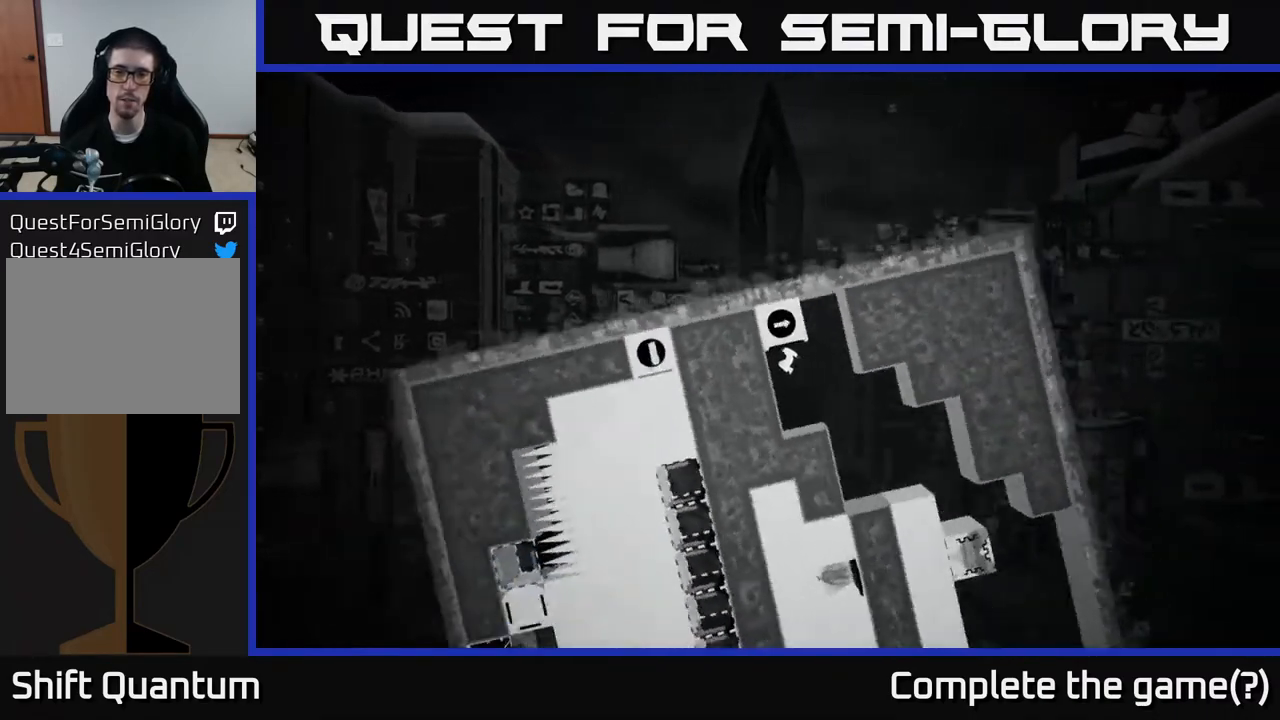
{"buttons": [], "left_stick": "left", "right_stick": "center", "events": [[467, "left_stick", "left"]]}
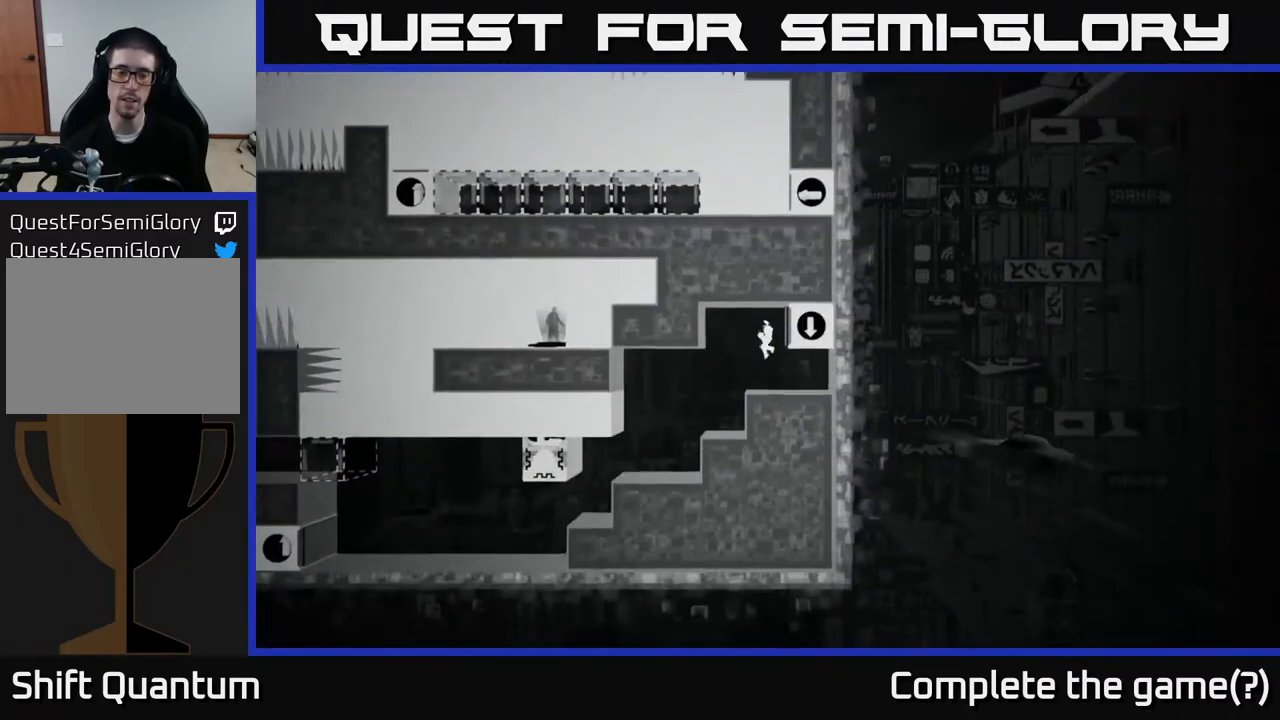
{"buttons": [], "left_stick": "left", "right_stick": "center", "events": []}
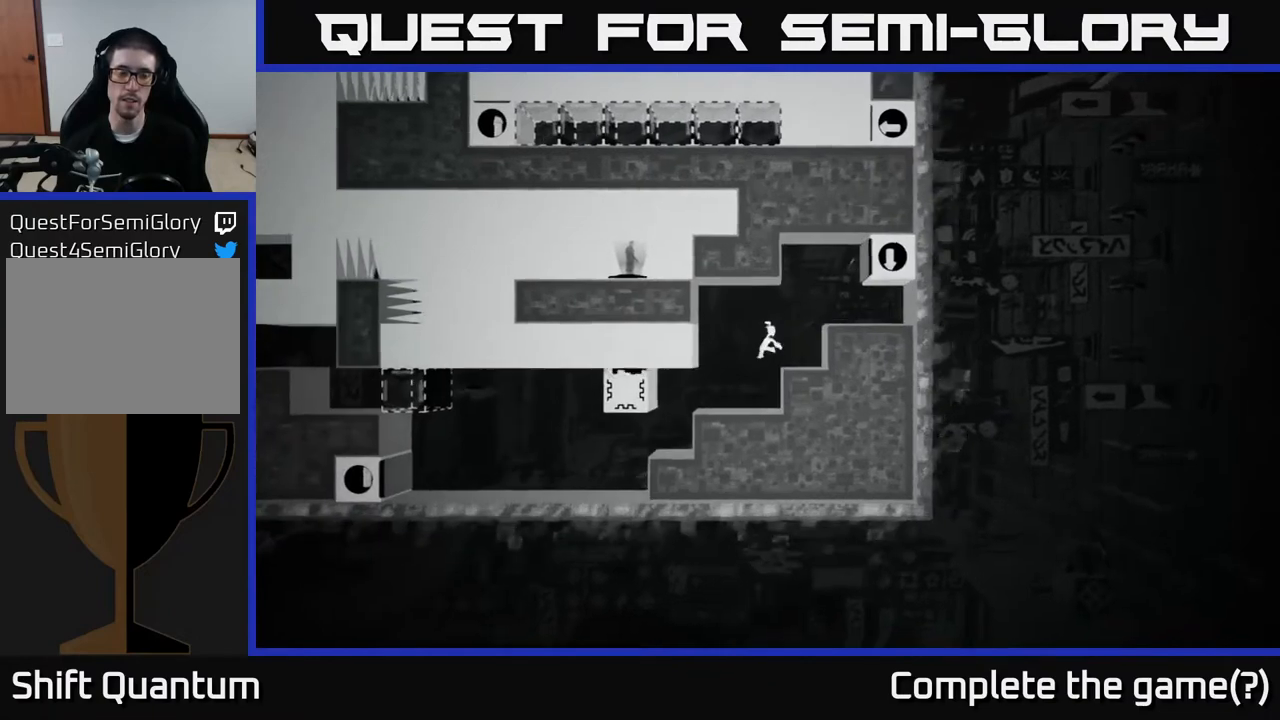
{"buttons": [], "left_stick": "left", "right_stick": "center", "events": []}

★ ★ ★ ★

The whole listing above is to be repeated exactly, apart from its pictures.

### [Problem solution]
{"buttons": [], "left_stick": "left", "right_stick": "center", "events": [[467, "left_stick", "left"]]}
{"buttons": [], "left_stick": "left", "right_stick": "center", "events": []}
{"buttons": [], "left_stick": "left", "right_stick": "center", "events": []}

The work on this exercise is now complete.